Hamamda Nazik'in öfkeli sesleri yankılanıyordu. Kendini keseliyordu canını çıkarırcasına. Aslında keselenmesine lüzm yoktu ama söylersem daha da hiddetlenecekti. Sanki bir rutinmişçesine kendini keseliyordu, haksız da sayılmazdı bu iş onun rutiniydi. Her gün buraya gelir tellakla konuşur ve keselenirdi. Bir günü bile boş geçmezdi. Hasta olduğunda dahi müşterilerini hoş etmekten kendini alı koymazdı. Tatile dahi gitmezdi Nazik. Kimseyi ziyaret etmezdi. Altı yaşından beri -belki de çok daha uzun zamandır, bilemiyorum- ayrılamamıştı hamamdan. Bu onun işverene olan bağlılığından mıdır, elbet ki kestiremiyordum. Nazik tahmin edilmesi, ele alınması zor biriydi. Şu zamana kadar onu bu kadar bile tanımam beni şaşıtıyordu. Dışı ayna kaplı bir kapalı kutu misali ne görmek, ne bulmak istersen onda görebilir, bulabilirdin. Oysa o ne gördüklerinden ne de hayal ettiklerindendi. O kutunun kapağı kapanalı yıllar oluyordu.

Nazik'i hep daha iyi tanımak istemişimdir. Onun gibi pervasızca davranabilmek onun gibi sevilmek. Ona bu yüzden yaklaşmıştım. Lakin onu tanıdıkça onun ne sandığım kadar prevasız ne de sandığım kadar sevilmediğini anlamıştım. Çok yalnızdı Nazik. Etrafına her gün onlarca erkeği toplar gece de işvereni alırdı koynuna ama hamamdan evine dönerkenki o ıssız sokaklarda sessiz sessiz ağladığını kim görmüştü? Kim görse de teselli etmiş, onun için endişelenmişti?

Onu daha da tanıdıkça ben onun zekasına imrendim. Bu hayata tutsak olduğu ne kadar kabullense de hiçbir zaman o işvereni ve o hamamı kabullenememişti Nazik. Saray onun hak ettiği hayaliydi. Onun hayalini çalacak ve ömür boyu önümde kolye gibi sallandıracaktım gözü önünde. Bana kızsa, bağırsa hatta dövse dahi onun gözündeki kırılmayı dindiremezdim.

"Fehim,"

Kafamı sağa çevirdiğimde Nazik elindeki keseyi omzuma koymuş gözlerimin içine cesurca bakıyordu. Çok iyi bir oyuncu olsa da ben onun titreyen ellerini omzumda hissedebiliyordum.

"Bacaklarını aç da ovayım."

Eğer müşteri geç gelecekse Nazik kendini keseleyip ovduktan sonra beni keselerdi. Fakat hiçbir zaman bacaklarımı keselememişti. Bacaklarımız önemliydi bizim için, çünkü bacaklarımız bizi hayatımızı idame ettirdiğimiz kaynağımıza bağlıyordu.

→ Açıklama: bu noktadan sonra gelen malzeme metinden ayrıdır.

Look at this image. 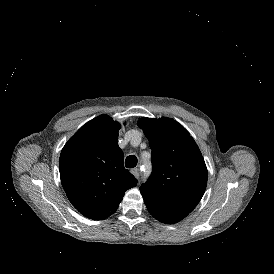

Nazik'in bacakları ve kalçası hep pürüzsüz ve parlak olurdu. Müşteriler elbet ki bundan oldukça etkilenirdi. Şimdi ise kendi sırrını benimle paylaşacaktı. Ona şans tanınmayan bir iş için şans tanınan arkadaşına yardım edecekti.

Hamamın soğuk mermerine oturdum yüzümü Nazik'e vererek. Altımdaki havluyu kenara atarak kasıklarımı açıkta bıraktım.

O ise bana hafif sırıtarak, "Tatlım, o haysiyetsiz seni sahiplenirken iyice masum bırakmış. Ön tarafın onların görmek dahi istemediği yer. Onların o anda bir erkekle beraber olduklarını gösteren en büyük kanıt bacaklarına çarpan hayaların ve dokunduklarında ellerine gelmeyen göğüslerin. Kalçaların ise senin hazinen. Kadınlarla yarışabileceğin tek yer orası. O yüzden.."

Sarf ettikleriyle hemen arkamı dönüp mermere uzandım. Biraz utanmış biraz da kırılmış idim. Ne yazık ki Nazik'e değildi bu kırgınlığım. Ona olsaydı çözebilirdim. Kırgınlığım bilmeme rağmen duyunca acıtan gerçeklerdi.

Arka bacaklarım ve kalçam keselenirken etlerim çok yanmıştı, çok acımıştı. Fakat Nazik kendine davrandığı gibi sertçe ovmamıştı beni, nazikçe keselemişti.

"Bembeyaz tenin kızarınca da oldukça cazip görünüyor Fehim'im."

"Kusurları örten cilveli esmerlik varken neden her şeyi açığa çıkaran donuk beyazlığı severler hiç anlamam."